If the algorithm had’nt converge, you should investigate the convergence and check source data (is there any NA ou NaN or NULL or something like that ?).
Deviations at fine levels :
print(resultat[[1]]-Xtarget)
[,1] [,2] [,3] [,4]
[1,] 0.04547997 0.041532526 -0.0300577161 -0.043859806
[2,] -0.02203075 -0.040660515 0.0008870869 0.015197177
[3,] -0.02236207 -0.049390616 -0.0188439845 0.012273654
[4,] 0.03293418 -0.019050787 0.0189603394 -0.034554344
[5,] 0.01244911 -0.033774104 0.0470695859 -0.005615539
[6,] -0.04646537 0.001342976 -0.0180146936 -0.043446215
[,5] [,6]
[1,] -0.013217309 0.0001221746
[2,] -0.033296244 -0.0200971144
[3,] -0.048213688 0.0265375885
[4,] -0.009264431 0.0109752022
[5,] 0.007730863 -0.0278595585
[6,] -0.003738672 0.0103210897
The convergence is good at 1 decimal, wich is consistent with the target.
The algorithm reaches convergence at 10^-6 in 11 iterations, and in R it is near to be the same.
Deviations at agregated level :
Wtarget<-G %*% resultat[[1]] %*% Q
print(Wtarget)
[,1] [,2] [,3]
[1,] 230 -7.105427e-15 250
[2,] 123 7.500000e+01 130
[3,] 86 1.740000e+02 36
print(Wtarget-Mcible)
[,1] [,2] [,3]
[1,] 0.000000e+00 -7.105427e-15 0.000000e+00
[2,] 2.842171e-14 -1.421085e-14 2.842171e-14
[3,] 0.000000e+00 2.842171e-14 7.105427e-15
We find a very good precision on the 3rd dimension.
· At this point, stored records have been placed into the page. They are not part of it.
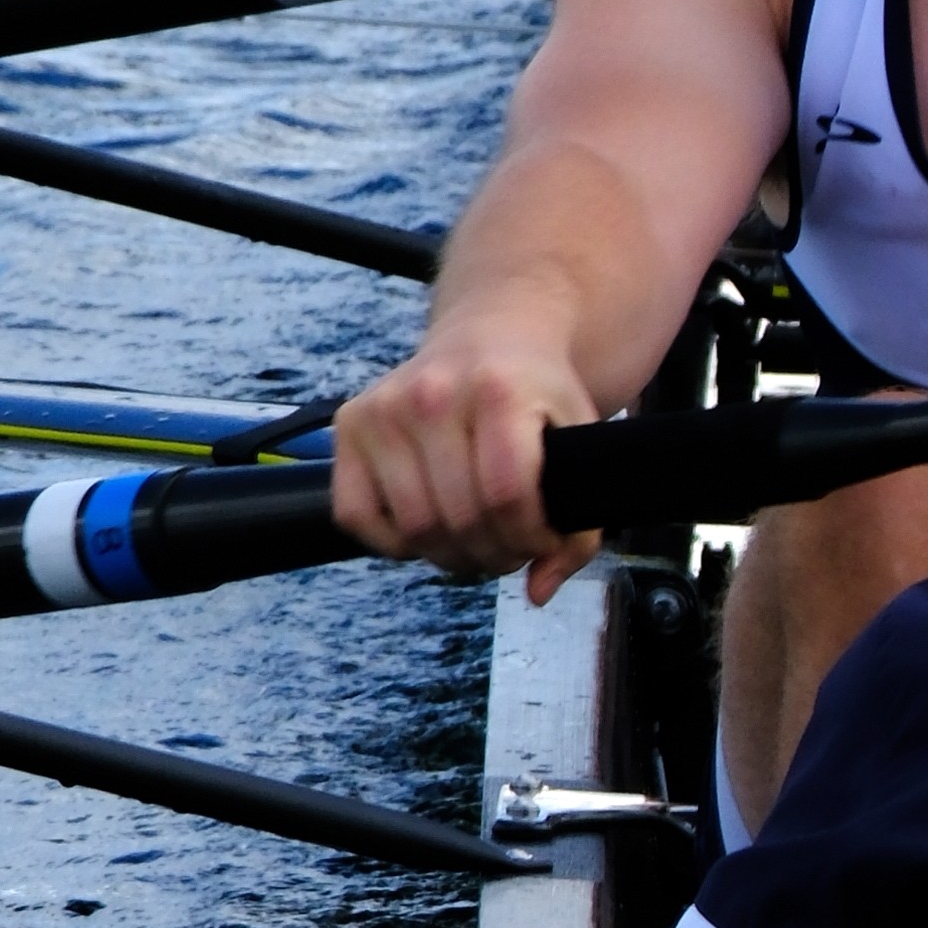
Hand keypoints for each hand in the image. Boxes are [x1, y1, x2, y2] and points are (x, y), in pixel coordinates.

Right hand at [327, 323, 604, 590]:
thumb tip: (538, 593)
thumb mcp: (578, 440)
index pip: (508, 495)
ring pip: (413, 527)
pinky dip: (394, 542)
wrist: (489, 334)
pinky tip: (428, 527)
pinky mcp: (350, 424)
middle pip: (461, 519)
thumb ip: (578, 523)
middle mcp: (433, 393)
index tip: (545, 540)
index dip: (531, 538)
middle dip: (495, 553)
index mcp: (498, 390)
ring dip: (450, 556)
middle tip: (511, 549)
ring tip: (476, 543)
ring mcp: (384, 407)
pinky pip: (357, 516)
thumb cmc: (536, 396)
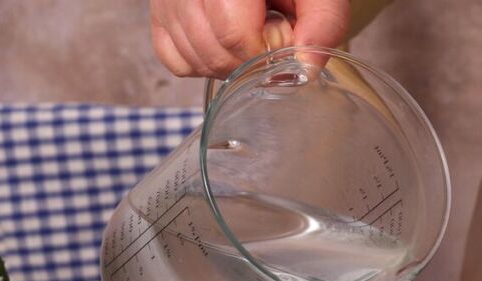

Consistency of the algorithm :
Mresult<-resultat[[1]]
print(rowSums(Mresult)-U)
[1] -1.556154e-07 -3.618795e-07 8.867970e-07 1.556154e-07
[5] 3.618795e-07 -8.867970e-07
print(colSums(Mresult)-V)
[1] 5.073102e-06 -5.193373e-07 6.179617e-07 -5.073102e-06
[5] 5.193373e-07 -6.179616e-07
print(sum(rowSums(Mresult)))
[1] 1104
print(sum(colSums(Mresult)))
[1] 1104
print(Mresult[1,1]+Mresult[4,1]+Mresult[1,4]+Mresult[4,4]) # we should find 230
[1] 230
Discrepancies un row sums and col sums are under the threshold, and even better on the 3rd dimension.